The Beneficiaries have the right to proceed with the total or partial exercise of their Rights, by written statement, addressed to the Board of Directors. Should a Beneficiary not wish to exercise all Rights granted within the exercise period he may do so in the following year however no later than the end of the Plan. Stock Rights that have not been exercised by the end of the Plan will be cancelled and anulled.
VII. Share capital of the Bank: The existing, prior to the exercise of Rights, share capital of the Bank amounts to five hundred twenty one million two hundred seven thousand forty nine euro (euro 521,207,049.00), divided in one hundred forty million eight hundred sixty six thousand seven hundred seventy voting shares (140,866,770), of nominal value of three euro seventy cents (euro 3.70) each.
VIII. Features of granted Rights: The Rights awarded grant every Beneficiary the right to participate in the share capital increase taking place within the framework of the Plan, for a number of common nominal voting shares equal to the number of Rights awarded. The Rights are personal, non transferable, exclusively granted to the Beneficiaries and they may not be assigned or pledged to a third party. Any assignment or encumbrance of any Right shall be void as against the Bank and shall cause the immediate and ipso jure cancellation of the options Rights in question. The Rights constitute voluntary benefits of the Bank.
IX. Share capital increase within the framework of the Plan: According to article 13 of companies law 2190/1920 re Societes Anonymes and the Regulation, every exercise of matured Option Rights by the Beneficiaries, is followed by a Banks share capital increase, due to the exercise of stock options, without amendment of the Corporate Charter and without preemption right in favor of old shareholders.
X. The Beneficiary, in order to participate in the Plan and exercise the Option Rights that have matured, according to the Resolution, must be employed by the Bank or the Group and remain employed until the date of exercise of the relevant Option Rights.

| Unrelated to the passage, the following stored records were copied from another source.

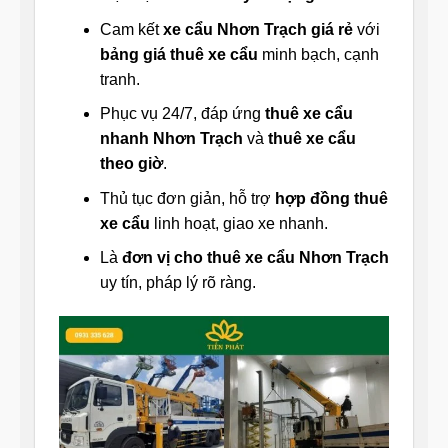
Cam kết
xe cẩu Nhơn Trạch giá rẻ
với
bảng giá thuê xe cẩu
minh bạch, cạnh
tranh.
Phục vụ 24/7, đáp ứng
thuê xe cẩu
nhanh Nhơn Trạch
và
thuê xe cẩu
theo giờ
.
Thủ tục đơn giản, hỗ trợ
hợp đồng thuê
xe cẩu
linh hoạt, giao xe nhanh.
Là
đơn vị cho thuê xe cẩu Nhơn Trạch
uy tín, pháp lý rõ ràng.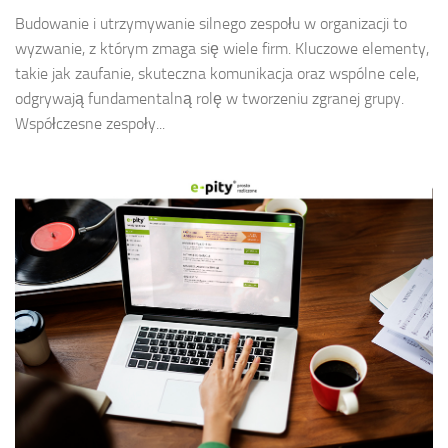
Budowanie i utrzymywanie silnego zespołu w organizacji to
wyzwanie, z którym zmaga się wiele firm. Kluczowe elementy,
takie jak zaufanie, skuteczna komunikacja oraz wspólne cele,
odgrywają fundamentalną rolę w tworzeniu zgranej grupy.
Współczesne zespoły...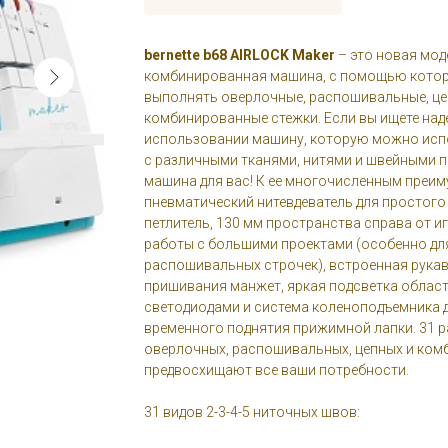
bernette b68 AIRLOCK Maker
– это новая моде
комбинированная машина, с помощью котор
выполнять оверлочные, распошивальные, це
комбинированные стежки. Если вы ищете над
использовании машину, которую можно исп
с различными тканями, нитями и швейными п
машина для вас! К ее многочисленным преи
пневматический нитевдеватель для простого 
петлитель, 130 мм пространства справа от и
работы с большими проектами (особенно дл
распошивальных строчек), встроенная рука
пришивания манжет, яркая подсветка област
светодиодами и система коленоподъемника д
временного поднятия прижимной лапки. 31 р
оверлочных, распошивальных, цепных и ком
предвосхищают все ваши потребности.
31 видов 2-3-4-5 ниточных швов: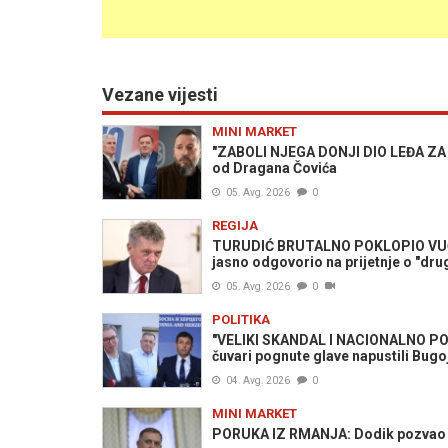
Vezane vijesti
MINI MARKET
"ZABOLI NJEGA DONJI DIO LEĐA ZA S
od Dragana Čovića
05. Avg. 2026
0
REGIJA
TURUDIĆ BRUTALNO POKLOPIO VUČIĆA
jasno odgovorio na prijetnje o "d
05. Avg. 2026
0
POLITIKA
"VELIKI SKANDAL I NACIONALNO PON
čuvari pognute glave napustili Bugo
04. Avg. 2026
0
MINI MARKET
PORUKA IZ RMANJA: Dodik pozvao S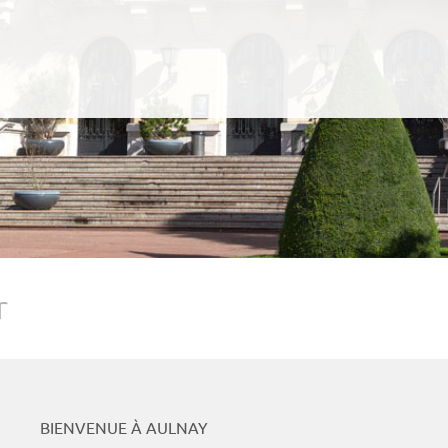
Podcasts
Whats
r
BIENVENUE À AULNAY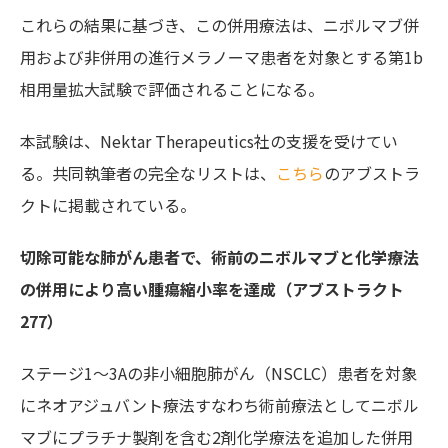
これらの結果に基づき、この併用療法は、ニボルマブ併
用および非併用の進行メラノーマ患者を対象とする第1b
相用量拡大試験で評価されることになる。
本試験は、Nektar Therapeutics社の支援を受けてい
る。共同執筆者の完全なリストは、
こちら
のアブストラ
クトに掲載されている。
切除可能な肺がん患者で、術前のニボルマブと化学療法
の併用により高い腫瘍縮小率を達成（アブストラクト
277）
ステージ1～3Aの非小細胞肺がん（NSCLC）患者を対象
にネオアジュバント療法すなわち術前療法としてニボル
マブにプラチナ製剤を含む2剤化学療法を追加した併用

The termination of the employment relationship between the Beneficiary and the Bank or the Group entails the loss of the Option Right. Option Rights that have not been exercised until the date of termination shall be annulled and cancelled immediately and ipso jure.
XI. Readjustment of the terms of the Plan in cases of corporate events: The Board of Directors, authorized by the General Assembly, of April 18th, 2007, adjusts with its decision the special terms of the Plan, in order to fully preserve the Stock Rights in the following cases: a. Share capital increase of the Bank, in any way (indicatively through payment in cash, capitalization of reserves, conversion to convertible bonds etc), b. Share capital decrease of the Bank in any way, c. oncoming of corporate events such as merger or sector secession etc., as well as in the case of other events resulting to change in the shares nominal value, d. change of enforced legislation.
XII. The Bank will proceed in all necessary actions, according to the underlying legislation, so that the shares corresponding to exercised Stock Rights start trading in the organized market of the Athens Exchange and will also proceed in all announcements required by Law to the qualified Regulatory Authorities.